> [Your goal]: Whenever the string "Ravensburg" turns up in a line below, that line should be copied.

[Collected data]

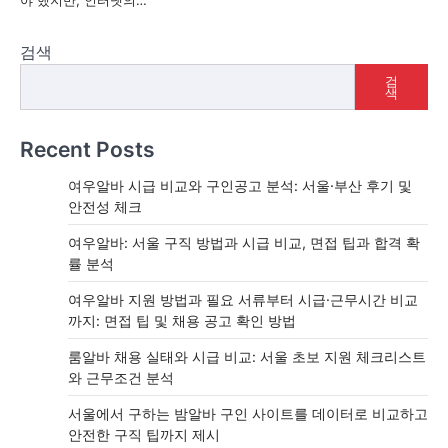
야 했지만, 인터넷의…
검색
검
색
Recent Posts
여우알바 시급 비교와 구인공고 분석: 서울·부산 후기 및
안전성 체크
여우알바: 서울 구직 방법과 시급 비교, 면접 팁과 합격 확
률 분석
여우알바 지원 방법과 필요 서류부터 시급·근무시간 비교
까지: 면접 팁 및 채용 공고 확인 방법
룸알바 채용 실태와 시급 비교: 서울 초보 지원 체크리스트
와 근무조건 분석
서울에서 구하는 밤알바 구인 사이트를 데이터로 비교하고
안전한 구직 팁까지 제시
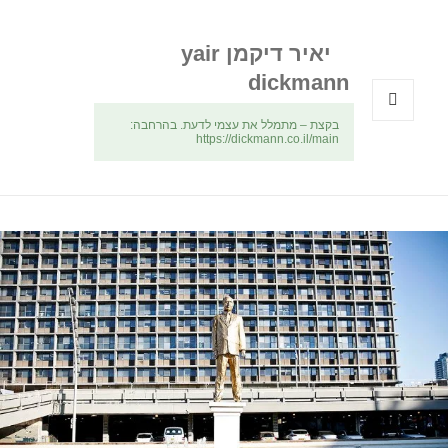
יאיר דיקמן yair
dickmann
בקצת – מתמלל את עצמי לדעת. בהרחבה:
תפריטים
https://dickmann.co.il/main
ווידג'טים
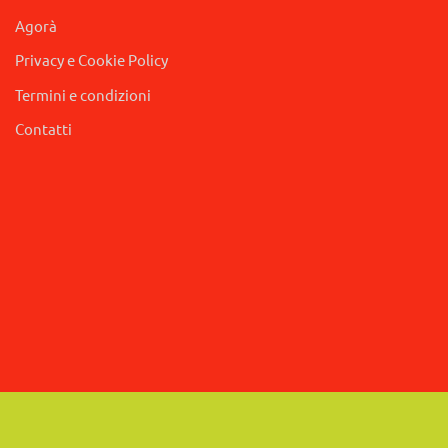
Agorà
Privacy e Cookie Policy
Termini e condizioni
Contatti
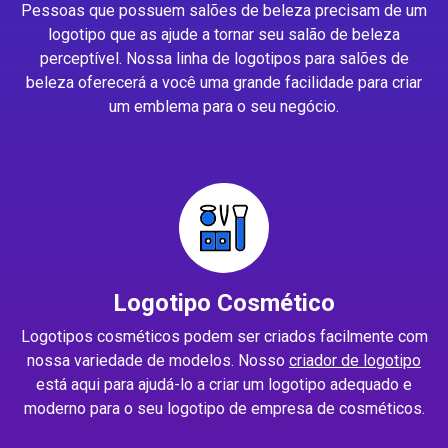
Pessoas que possuem salões de beleza precisam de um
logotipo que as ajude a tornar seu salão de beleza
perceptível. Nossa linha de logotipos para salões de
beleza oferecerá a você uma grande facilidade para criar
um emblema para o seu negócio.
Logotipo Cosmético
Logotipos cosméticos podem ser criados facilmente com
nossa variedade de modelos. Nosso
criador de logotipo
está aqui para ajudá-lo a criar um logotipo adequado e
moderno para o seu logotipo de empresa de cosméticos.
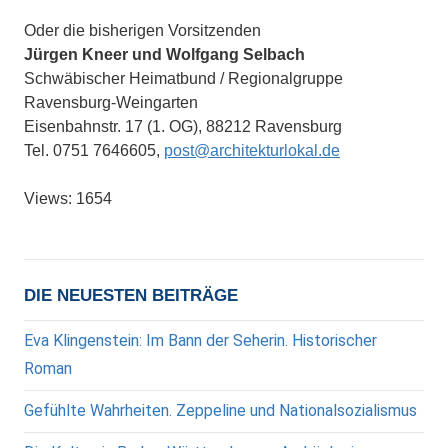
Oder die bisherigen Vorsitzenden
Jürgen Kneer und Wolfgang Selbach
Schwäbischer Heimatbund / Regionalgruppe
Ravensburg-Weingarten
Eisenbahnstr. 17 (1. OG), 88212 Ravensburg
Tel. 0751 7646605,
post@architekturlokal.de
Views: 1654
DIE NEUESTEN BEITRÄGE
Eva Klingenstein: Im Bann der Seherin. Historischer
Roman
Gefühlte Wahrheiten. Zeppeline und Nationalsozialismus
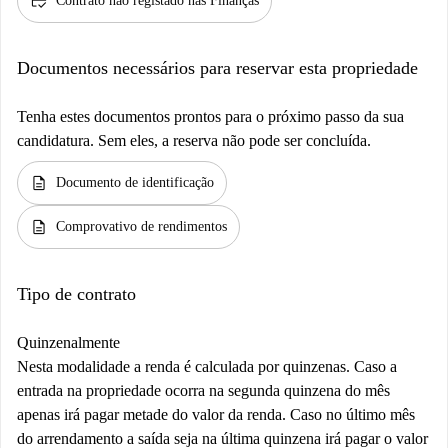
credit_score
Contrato não registado nas Finanças
Documentos necessários para reservar esta propriedade
Tenha estes documentos prontos para o próximo passo da sua
candidatura. Sem eles, a reserva não pode ser concluída.
description
Documento de identificação
description
Comprovativo de rendimentos
Tipo de contrato
Quinzenalmente
Nesta modalidade a renda é calculada por quinzenas. Caso a
entrada na propriedade ocorra na segunda quinzena do mês
apenas irá pagar metade do valor da renda. Caso no último mês
do arrendamento a saída seja na última quinzena irá pagar o valor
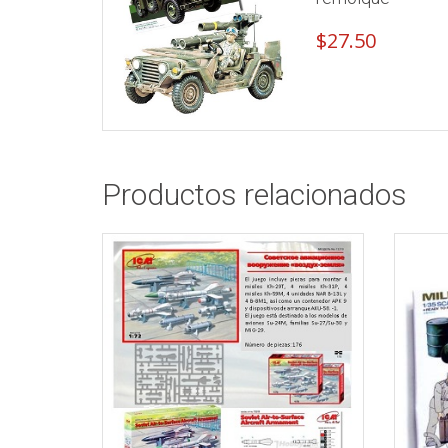
$
27.50
Productos relacionados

> [Result of this exercise]:
Ravensburg-Weingarten
Eisenbahnstr. 17 (1. OG), 88212 Ravensburg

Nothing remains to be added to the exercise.